EXCERPTED TEXT:
┌────────
In another study featured in this issue, De Fauw et al.10 show how AI can also be used for computer-aided diagnosis of retinal disease. The authors constructed a two-stage artificial neural network to identify retinal pathologies in optical coherence tomography (OCT) scans. One key to their success was the decision to design a two-stage algorithm that first accounts for technical variations in the images produced by different devices and then diagnoses various retinal diseases. In the first stage, a trained ‘segmentation’ neural network transforms the raw OCT image into a 3D tissue map, assigning each OCT image pixel to 1 of 15 tissue classes. In the second stage, a trained ‘classification’ neural network generates diagnosis probabilities and one of four referral suggestions (for example, ‘urgent’, ‘semi-urgent’, ‘routine’, ‘observation’) using the segmentation map as an input.
└────────
BRIEF 1:
Do these statements agree with the passage on AI diagnosis of retinal disease? (a) The first stage assigns each OCT image pixel to one of 15 tissue classes. (b) The classification network takes the raw OCT image as its input. (c) The network De Fauw et al. built has three stages. For each, answer yes or no and quote the words of the passage that decide it.
BRIEF 2:
Resume the passage on AI diagnosis of retinal disease, starting after its final sentence.

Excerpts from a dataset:
┌────────
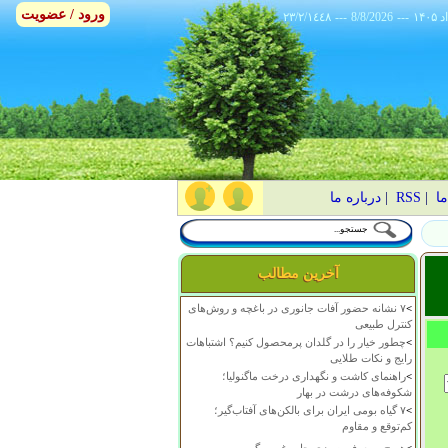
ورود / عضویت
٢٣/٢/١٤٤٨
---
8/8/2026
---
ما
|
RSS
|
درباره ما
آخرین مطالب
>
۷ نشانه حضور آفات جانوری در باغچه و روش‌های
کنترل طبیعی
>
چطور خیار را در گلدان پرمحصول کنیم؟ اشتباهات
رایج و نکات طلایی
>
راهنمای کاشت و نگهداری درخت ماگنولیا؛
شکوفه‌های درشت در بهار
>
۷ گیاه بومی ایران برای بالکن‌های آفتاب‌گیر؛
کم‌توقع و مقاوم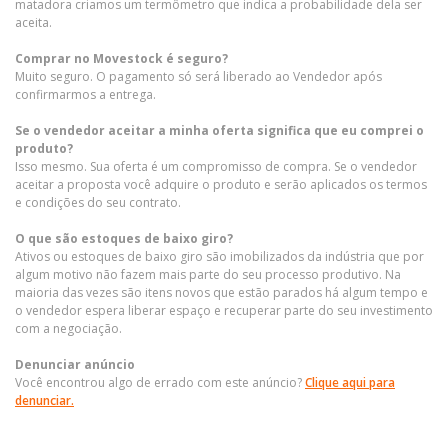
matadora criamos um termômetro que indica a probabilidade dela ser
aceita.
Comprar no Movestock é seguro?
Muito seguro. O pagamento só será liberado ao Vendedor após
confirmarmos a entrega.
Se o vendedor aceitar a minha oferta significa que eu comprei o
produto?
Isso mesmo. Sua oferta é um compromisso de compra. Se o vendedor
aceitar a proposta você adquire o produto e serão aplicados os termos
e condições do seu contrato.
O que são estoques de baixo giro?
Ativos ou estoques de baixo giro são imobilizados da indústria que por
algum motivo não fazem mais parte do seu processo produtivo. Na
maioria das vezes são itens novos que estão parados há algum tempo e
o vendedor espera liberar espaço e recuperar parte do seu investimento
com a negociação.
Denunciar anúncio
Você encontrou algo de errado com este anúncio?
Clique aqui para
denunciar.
└────────
RESPONSE BOX 1:
(a) Yes: "assigning each OCT image pixel to 1 of 15 tissue classes."
(b) No: "using the segmentation map as an input."
(c) No: "a two-stage artificial neural network."

RESPONSE BOX 2:
The authors tested their two-stage framework retrospectively in a dataset of 977 patients with previously established retinal pathologies and showed how it could be integrated into conventional clinical workflows. Remarkably, referral accuracies were on par or exceeded those from a group of eight retinal specialists and optometrists, even when these human experts also considered clinical notes and other forms of retinal imaging data. The authors improved their model further by minimizing the likelihood of it missing diagnoses with more severe clinical consequences and diagnosing the presence of multiple pathologies. Finally, De Fauw et al.10 replicated their results in a new sample and demonstrated that their algorithms generalized to data acquired from other imaging devices. Here, the two-stage framework was critical: by separating the segmentation and classification steps, the authors could retrain their algorithm to perform well on data from new devices without the need for relearning the classification step, which is much more complicated than the segmentation step.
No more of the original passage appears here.